Build Your Own Shearwater Sport Kayak
A versatile, durable, easy-to-build kayak designed for both the recreational and serious kayaker.
- ERIC Schade —July 14–20
Tuition: $800 (partner: $400)
Note: This is a six-day course ending Saturday afternoon.
Is there a perfect kayak? You can’t have it all in one kayak. For speed, you want a hull that is long and narrow. For comfort, you want broad beam and a big cockpit. For maneuverability and ease of handling, a short kayak is desirable.
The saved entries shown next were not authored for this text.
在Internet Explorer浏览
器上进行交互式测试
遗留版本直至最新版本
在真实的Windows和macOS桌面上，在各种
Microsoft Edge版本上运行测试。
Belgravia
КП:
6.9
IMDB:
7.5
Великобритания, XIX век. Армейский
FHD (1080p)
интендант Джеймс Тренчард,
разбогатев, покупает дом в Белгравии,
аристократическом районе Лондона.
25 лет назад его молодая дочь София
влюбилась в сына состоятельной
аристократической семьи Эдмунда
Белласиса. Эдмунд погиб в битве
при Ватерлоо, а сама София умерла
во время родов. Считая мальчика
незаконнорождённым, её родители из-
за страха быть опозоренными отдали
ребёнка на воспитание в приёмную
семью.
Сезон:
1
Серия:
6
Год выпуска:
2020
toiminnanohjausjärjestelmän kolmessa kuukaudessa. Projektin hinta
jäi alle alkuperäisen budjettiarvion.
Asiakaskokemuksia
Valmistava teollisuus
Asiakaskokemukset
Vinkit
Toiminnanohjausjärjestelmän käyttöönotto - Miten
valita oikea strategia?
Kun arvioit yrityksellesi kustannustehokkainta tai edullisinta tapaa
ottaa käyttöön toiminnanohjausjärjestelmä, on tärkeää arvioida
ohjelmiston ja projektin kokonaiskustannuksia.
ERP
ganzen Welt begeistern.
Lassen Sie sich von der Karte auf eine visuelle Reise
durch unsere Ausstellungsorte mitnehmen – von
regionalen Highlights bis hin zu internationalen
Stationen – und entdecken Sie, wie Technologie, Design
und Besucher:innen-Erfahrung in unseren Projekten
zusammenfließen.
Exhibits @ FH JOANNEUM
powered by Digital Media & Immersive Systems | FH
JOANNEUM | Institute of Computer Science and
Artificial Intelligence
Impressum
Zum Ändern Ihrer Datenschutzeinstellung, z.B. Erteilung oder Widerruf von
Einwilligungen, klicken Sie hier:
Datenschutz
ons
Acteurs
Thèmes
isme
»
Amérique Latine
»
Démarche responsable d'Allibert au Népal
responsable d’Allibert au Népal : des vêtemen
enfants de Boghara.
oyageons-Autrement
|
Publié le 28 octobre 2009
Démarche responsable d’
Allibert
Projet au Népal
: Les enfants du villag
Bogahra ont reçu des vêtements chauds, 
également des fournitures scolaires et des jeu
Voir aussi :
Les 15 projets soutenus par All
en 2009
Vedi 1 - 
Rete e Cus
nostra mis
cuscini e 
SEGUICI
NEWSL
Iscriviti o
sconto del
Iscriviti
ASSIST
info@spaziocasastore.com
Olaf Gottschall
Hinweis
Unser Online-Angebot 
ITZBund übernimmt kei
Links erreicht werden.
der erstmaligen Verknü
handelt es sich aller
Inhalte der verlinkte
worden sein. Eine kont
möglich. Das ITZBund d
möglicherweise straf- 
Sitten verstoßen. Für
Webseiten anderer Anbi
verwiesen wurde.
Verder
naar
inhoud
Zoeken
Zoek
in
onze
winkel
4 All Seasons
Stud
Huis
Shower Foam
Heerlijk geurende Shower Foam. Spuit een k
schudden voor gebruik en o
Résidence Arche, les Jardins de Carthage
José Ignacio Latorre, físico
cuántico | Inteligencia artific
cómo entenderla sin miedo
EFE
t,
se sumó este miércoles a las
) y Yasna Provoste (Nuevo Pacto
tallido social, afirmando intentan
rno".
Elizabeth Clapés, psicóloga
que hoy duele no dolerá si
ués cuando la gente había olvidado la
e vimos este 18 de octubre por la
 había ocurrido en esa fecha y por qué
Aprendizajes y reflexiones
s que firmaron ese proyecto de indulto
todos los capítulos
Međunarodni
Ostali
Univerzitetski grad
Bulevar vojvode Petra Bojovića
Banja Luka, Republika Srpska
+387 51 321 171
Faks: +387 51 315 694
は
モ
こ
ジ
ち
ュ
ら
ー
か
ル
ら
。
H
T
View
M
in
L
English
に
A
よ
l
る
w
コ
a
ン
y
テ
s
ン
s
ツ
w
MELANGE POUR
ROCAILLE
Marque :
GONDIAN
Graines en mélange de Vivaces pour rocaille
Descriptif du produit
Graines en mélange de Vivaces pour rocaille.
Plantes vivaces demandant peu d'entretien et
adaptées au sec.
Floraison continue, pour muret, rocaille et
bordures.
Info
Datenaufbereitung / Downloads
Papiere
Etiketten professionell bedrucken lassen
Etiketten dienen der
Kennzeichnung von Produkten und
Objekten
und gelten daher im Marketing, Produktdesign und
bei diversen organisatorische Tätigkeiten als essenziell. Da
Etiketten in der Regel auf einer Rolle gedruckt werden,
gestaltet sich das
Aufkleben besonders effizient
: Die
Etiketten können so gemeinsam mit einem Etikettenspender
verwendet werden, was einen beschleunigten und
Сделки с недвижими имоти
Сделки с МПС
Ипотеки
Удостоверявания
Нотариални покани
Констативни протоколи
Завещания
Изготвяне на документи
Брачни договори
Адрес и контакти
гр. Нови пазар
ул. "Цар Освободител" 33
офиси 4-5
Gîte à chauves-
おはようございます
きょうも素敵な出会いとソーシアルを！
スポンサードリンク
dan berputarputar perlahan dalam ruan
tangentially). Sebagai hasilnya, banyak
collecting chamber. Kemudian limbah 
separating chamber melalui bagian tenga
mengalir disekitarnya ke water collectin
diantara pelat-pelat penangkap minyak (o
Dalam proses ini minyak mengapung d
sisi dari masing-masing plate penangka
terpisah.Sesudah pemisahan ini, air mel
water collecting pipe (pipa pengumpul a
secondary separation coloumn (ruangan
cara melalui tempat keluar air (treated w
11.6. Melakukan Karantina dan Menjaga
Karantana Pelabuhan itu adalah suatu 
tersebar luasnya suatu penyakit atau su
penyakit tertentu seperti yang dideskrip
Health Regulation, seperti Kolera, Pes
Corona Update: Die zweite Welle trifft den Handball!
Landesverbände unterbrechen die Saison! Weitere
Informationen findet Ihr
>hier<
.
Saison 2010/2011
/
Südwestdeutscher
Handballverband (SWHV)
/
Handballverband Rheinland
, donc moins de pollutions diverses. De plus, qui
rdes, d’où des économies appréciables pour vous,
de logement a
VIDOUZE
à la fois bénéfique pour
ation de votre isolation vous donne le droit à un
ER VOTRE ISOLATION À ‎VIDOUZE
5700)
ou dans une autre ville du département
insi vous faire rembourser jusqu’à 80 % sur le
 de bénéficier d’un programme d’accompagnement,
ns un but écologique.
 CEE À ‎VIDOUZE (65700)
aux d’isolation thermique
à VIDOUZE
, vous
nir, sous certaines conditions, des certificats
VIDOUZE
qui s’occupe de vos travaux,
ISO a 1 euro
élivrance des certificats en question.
Artful compromise is the mark of good design, and Eric Schade’s 14′6′ Shearwater Sport is a great combination of kayak virtues.
For paddlers with longer legs (or stiff knees) who want an easy entry and egress, Eric specified a 34″-long cockpit. Standard spray skirts will fit, and the Shearwater Sport is outfitted with all of the features expected in a high-performance kayak: knee braces, hip braces, and a low aft deck for those who might want to roll the boat.
The compact Shearwater Sport gives up nothing in cruising speeds to longer, skinnier traditional kayaks, and it’s still more than fast enough to accelerate onto waves for surfing. Indeed, many paddlers will build the Shearwater Sport just for surfing.
For less adventurous paddlers, the Shearwater Sport offers the perfect compromise of light weight, sharp West Greenland handling, effortless cruising speed, and an extra-large cockpit for comfort. The shorter length means easier construction, storage, and cartopping. It might just be the “one kayak” that does almost everything well. Watertight bulkheads and flush-mounted deck hatches are standard; so many builders will camp-cruise in the boat.
Built from a Chesapeake Light Craft kit, the Shearwater Sport uses all of the most advanced wood-composite techniques. Stitch-and-glue plywood construction has come a long way! Computer-cut hull panels are cut from marine-grade okoume for the hull and dark red sapele for the deck. The class begins with the assembly of a “puzzle” of pieces into an elegant kayak shape. The structure is carefully and neatly reinforced with epoxy and fiberglass for rugged use on rocky beaches. Eric will help students bring up a smooth finish, ready for varnish, and install flush hatches in the decks. Only light sanding followed by varnishing remains to be done at home.